Born in Leicester and educated at Ampleforth, he served in the Royal Marines from 1945, before joining the monastic community in September 1948. He was ordained priest in 1958.
He read botany at St Benet’s, Oxford, the private hall established by Ampleforth to allow its monks to study for secular degrees.
Back in Yorkshire in the early 1960s he was part-time chaplain first at RAF Topcliffe and then RAF Linton-on-Ouse.
From 1964, he was master of St Thomas’ House at Ampeforth school and taught biology, but at the end of the decade he decided to live as a hermit, and for the next six years was ensconced at Holly Hill, near Hawnby in the North York Moors, where he eventually built a small chapel that still stands.

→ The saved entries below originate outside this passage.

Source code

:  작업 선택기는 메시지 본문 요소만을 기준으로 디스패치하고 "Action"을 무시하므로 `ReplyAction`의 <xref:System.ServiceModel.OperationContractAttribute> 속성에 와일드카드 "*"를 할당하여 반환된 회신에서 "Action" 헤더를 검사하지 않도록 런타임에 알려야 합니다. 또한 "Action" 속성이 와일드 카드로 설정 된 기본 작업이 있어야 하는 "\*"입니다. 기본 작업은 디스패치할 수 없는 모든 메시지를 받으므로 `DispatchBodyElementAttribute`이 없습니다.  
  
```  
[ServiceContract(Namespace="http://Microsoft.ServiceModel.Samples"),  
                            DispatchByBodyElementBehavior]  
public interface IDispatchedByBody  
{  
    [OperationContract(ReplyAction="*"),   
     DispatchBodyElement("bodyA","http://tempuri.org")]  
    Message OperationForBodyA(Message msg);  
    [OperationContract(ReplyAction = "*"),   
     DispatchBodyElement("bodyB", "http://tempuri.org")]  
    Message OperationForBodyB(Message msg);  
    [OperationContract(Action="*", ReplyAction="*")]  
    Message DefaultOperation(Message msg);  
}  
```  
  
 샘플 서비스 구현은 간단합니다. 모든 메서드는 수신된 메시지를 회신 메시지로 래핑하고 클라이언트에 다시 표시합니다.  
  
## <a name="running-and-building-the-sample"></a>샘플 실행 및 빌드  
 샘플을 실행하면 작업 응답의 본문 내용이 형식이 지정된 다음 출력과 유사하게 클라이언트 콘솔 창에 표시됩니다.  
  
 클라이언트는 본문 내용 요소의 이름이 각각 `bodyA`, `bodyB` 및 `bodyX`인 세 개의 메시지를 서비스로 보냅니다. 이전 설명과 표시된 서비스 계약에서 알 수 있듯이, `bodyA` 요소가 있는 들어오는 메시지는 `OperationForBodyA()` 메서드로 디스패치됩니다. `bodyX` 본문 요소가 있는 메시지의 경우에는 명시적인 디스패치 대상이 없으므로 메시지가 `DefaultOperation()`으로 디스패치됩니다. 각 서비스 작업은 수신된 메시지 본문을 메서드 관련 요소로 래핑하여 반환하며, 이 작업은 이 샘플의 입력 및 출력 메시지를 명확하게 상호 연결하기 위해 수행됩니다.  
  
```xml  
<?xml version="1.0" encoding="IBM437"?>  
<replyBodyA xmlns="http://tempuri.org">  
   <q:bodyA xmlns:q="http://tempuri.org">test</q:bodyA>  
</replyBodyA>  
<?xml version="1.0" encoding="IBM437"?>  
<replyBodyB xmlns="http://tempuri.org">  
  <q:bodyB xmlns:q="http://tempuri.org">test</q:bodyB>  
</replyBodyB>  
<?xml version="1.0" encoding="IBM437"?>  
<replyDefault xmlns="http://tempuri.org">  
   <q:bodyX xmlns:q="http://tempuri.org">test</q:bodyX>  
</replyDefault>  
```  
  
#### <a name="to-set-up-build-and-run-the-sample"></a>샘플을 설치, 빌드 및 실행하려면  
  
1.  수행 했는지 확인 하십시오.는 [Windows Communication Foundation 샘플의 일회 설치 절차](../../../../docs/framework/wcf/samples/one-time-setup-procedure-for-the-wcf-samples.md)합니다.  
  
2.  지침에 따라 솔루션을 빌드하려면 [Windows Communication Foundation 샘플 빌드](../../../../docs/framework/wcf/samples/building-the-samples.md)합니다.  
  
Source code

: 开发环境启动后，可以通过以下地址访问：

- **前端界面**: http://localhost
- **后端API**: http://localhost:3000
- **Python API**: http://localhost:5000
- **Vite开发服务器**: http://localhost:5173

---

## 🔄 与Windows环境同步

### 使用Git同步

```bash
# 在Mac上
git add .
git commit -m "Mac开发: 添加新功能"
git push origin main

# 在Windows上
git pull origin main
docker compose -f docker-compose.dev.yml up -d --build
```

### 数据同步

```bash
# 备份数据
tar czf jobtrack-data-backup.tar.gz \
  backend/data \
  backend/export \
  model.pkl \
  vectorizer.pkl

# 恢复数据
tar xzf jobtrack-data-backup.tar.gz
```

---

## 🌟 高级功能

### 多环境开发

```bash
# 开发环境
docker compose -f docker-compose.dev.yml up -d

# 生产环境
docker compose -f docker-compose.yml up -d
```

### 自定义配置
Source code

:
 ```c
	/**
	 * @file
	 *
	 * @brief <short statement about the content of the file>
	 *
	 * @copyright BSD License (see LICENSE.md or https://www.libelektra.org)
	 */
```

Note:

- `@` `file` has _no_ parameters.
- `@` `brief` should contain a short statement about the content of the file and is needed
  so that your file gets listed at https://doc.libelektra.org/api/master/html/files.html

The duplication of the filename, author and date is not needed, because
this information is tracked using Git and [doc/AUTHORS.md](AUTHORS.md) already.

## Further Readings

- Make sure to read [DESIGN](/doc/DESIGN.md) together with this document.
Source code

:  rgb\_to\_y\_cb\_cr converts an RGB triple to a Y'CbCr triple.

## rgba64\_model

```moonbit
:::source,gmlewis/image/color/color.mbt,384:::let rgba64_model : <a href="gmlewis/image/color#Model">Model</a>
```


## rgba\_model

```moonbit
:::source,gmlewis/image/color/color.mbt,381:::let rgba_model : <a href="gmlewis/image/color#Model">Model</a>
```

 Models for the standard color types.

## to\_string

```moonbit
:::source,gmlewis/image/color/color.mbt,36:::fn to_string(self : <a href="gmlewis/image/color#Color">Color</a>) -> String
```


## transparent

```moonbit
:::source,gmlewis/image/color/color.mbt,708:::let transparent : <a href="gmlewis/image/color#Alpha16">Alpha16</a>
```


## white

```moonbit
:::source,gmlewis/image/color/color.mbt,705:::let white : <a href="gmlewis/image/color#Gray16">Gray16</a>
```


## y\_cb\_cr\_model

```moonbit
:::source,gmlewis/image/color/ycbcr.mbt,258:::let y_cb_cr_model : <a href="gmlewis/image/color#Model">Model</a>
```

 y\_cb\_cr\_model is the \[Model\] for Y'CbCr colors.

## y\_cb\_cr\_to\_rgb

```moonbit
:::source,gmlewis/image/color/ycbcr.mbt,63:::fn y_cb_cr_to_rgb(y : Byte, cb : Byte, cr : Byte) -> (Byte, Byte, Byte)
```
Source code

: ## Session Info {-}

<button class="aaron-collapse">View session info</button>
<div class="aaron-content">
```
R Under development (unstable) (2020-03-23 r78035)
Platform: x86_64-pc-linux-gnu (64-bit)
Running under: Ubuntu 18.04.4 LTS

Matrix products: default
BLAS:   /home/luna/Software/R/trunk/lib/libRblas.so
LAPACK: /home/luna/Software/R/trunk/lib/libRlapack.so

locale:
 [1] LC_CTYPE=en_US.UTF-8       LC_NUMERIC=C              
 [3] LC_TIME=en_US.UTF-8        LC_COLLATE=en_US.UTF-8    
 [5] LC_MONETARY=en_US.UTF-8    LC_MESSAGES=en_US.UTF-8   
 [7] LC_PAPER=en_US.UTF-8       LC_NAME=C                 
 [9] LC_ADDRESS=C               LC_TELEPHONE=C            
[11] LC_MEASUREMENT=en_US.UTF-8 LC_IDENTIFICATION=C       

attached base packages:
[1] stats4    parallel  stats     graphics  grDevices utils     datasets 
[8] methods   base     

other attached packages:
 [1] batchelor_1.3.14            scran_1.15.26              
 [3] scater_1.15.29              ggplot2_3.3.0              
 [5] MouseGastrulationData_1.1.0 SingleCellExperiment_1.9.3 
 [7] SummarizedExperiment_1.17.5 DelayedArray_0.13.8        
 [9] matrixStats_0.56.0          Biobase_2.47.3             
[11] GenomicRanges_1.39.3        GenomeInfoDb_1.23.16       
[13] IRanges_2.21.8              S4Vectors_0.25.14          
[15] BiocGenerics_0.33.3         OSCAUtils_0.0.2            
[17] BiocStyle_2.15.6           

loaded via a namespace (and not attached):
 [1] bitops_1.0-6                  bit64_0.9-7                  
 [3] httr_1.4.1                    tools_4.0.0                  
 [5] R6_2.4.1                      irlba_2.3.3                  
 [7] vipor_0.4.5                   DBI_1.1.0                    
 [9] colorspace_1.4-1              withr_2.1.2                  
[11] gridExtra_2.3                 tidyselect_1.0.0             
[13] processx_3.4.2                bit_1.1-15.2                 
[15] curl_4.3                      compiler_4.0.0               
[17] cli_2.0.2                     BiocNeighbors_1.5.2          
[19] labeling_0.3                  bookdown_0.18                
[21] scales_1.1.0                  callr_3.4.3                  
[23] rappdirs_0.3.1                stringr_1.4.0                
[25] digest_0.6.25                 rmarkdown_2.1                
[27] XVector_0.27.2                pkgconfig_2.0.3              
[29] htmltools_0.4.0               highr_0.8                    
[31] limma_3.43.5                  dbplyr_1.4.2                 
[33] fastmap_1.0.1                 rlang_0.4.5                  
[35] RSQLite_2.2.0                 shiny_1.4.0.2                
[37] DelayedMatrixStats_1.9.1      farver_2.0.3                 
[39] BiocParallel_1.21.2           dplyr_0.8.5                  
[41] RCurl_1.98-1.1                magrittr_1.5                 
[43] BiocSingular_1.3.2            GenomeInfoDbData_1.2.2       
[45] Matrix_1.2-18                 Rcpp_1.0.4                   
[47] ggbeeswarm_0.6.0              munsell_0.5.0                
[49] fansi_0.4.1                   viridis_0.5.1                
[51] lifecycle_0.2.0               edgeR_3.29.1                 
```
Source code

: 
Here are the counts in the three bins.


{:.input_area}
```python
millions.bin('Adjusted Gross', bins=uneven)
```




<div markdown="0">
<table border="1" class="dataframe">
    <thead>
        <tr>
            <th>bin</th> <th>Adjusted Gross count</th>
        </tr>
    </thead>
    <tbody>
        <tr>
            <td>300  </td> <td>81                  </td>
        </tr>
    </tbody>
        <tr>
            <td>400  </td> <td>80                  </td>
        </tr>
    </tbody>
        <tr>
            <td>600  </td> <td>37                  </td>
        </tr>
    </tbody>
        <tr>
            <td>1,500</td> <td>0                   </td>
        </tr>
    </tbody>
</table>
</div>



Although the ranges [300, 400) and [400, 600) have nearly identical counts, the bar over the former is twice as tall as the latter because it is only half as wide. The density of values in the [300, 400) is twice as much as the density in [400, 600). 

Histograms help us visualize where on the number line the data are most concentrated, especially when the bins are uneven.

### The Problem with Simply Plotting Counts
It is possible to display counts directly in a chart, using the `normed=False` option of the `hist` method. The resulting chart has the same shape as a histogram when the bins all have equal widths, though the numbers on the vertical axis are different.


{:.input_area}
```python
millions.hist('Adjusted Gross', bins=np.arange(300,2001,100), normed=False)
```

He returned to Ampleforth Abbey in 1975 and was appointed novice master, before setting out again a year later to work at Eke Priory in Nigeria. “None of the water-tight doors fit, the port anchor is unusable, there is a kink in the main derrick which could buckle it on top of dockers unloading,” he wrote of his journey on a leaky cargo boat carrying sugar from Middlesbrough to Lagos.
“The crew was arrested while in Dakar, for debts unpaid last time,” he added.
In 1987 he helped establish St Bede’s Pastoral Centre in York, served by a resident community of monks from Ampleforth. He looked after justice and peace groups and worked with the Association for Separated and Divorced Catholics, as well as developing the garden and allotment at the back of the property.
From April 1994, he served in Osmotherley, in the Diocese of Middlesbrough, before returning once more to Ampleforth.